**WORK INSTRUCTIONS**
Only the lines that contain the string "different" belong in the answer; pull them from the records.

**SUPPLIED INFORMATION**
============================================================

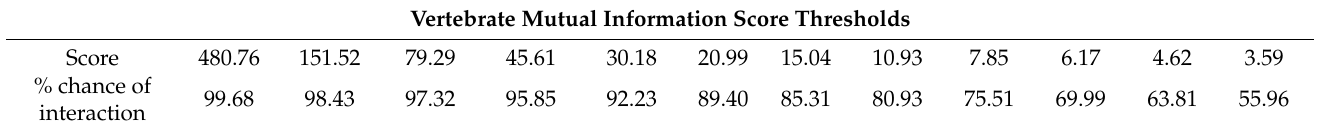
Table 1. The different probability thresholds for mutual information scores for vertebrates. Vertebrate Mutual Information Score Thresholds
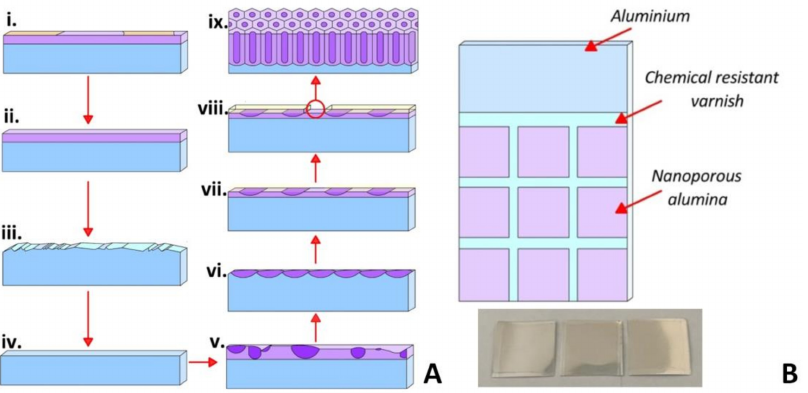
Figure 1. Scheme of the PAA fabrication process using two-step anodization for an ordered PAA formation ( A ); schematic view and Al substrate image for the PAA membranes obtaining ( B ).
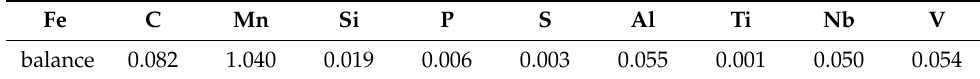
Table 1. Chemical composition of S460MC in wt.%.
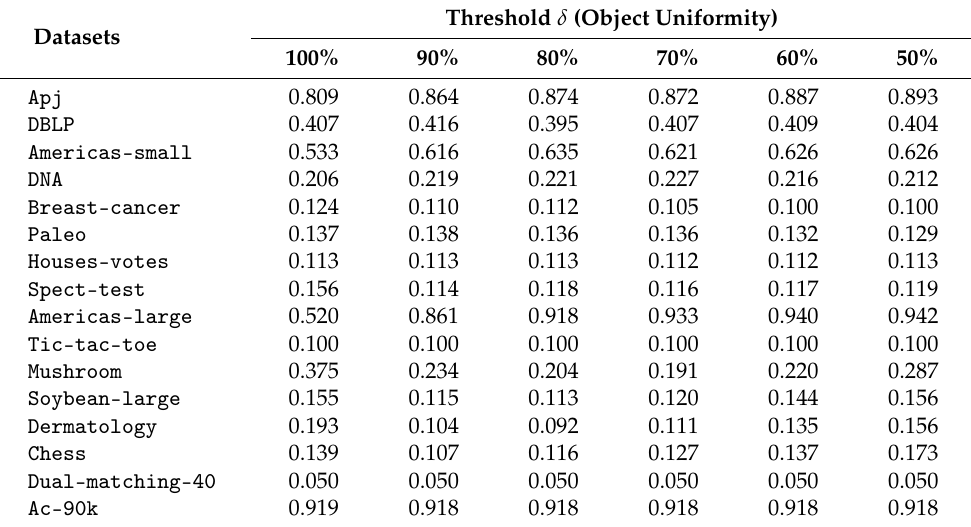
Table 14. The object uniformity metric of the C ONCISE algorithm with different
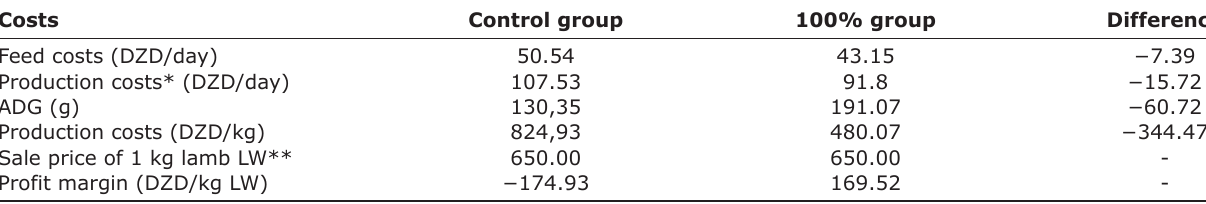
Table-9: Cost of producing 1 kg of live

============================================================

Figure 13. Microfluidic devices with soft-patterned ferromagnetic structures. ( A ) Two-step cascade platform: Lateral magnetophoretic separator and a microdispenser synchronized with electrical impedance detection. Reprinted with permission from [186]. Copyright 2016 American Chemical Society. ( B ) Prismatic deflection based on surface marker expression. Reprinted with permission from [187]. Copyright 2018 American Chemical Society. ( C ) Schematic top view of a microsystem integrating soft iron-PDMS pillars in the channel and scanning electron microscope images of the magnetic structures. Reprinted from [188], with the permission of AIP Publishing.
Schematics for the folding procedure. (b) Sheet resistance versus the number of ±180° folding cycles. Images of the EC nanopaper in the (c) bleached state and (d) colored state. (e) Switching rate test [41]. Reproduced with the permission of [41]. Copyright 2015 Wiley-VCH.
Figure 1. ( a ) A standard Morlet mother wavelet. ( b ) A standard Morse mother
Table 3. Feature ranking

============================================================

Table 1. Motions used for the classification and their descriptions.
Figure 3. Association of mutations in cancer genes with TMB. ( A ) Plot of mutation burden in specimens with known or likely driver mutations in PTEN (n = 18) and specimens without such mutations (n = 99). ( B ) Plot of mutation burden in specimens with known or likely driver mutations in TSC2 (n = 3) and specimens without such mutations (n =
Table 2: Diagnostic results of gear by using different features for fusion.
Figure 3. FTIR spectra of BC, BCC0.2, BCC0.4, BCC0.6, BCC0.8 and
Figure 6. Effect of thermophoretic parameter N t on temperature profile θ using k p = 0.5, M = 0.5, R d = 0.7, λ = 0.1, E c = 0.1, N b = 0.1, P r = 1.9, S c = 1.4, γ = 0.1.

============================================================

**EXERCISE ANSWER**
Table 1. The different probability thresholds for mutual information scores for vertebrates. Vertebrate Mutual Information Score Thresholds
Table 14. The object uniformity metric of the C ONCISE algorithm with different
Table 2: Diagnostic results of gear by using different features for fusion.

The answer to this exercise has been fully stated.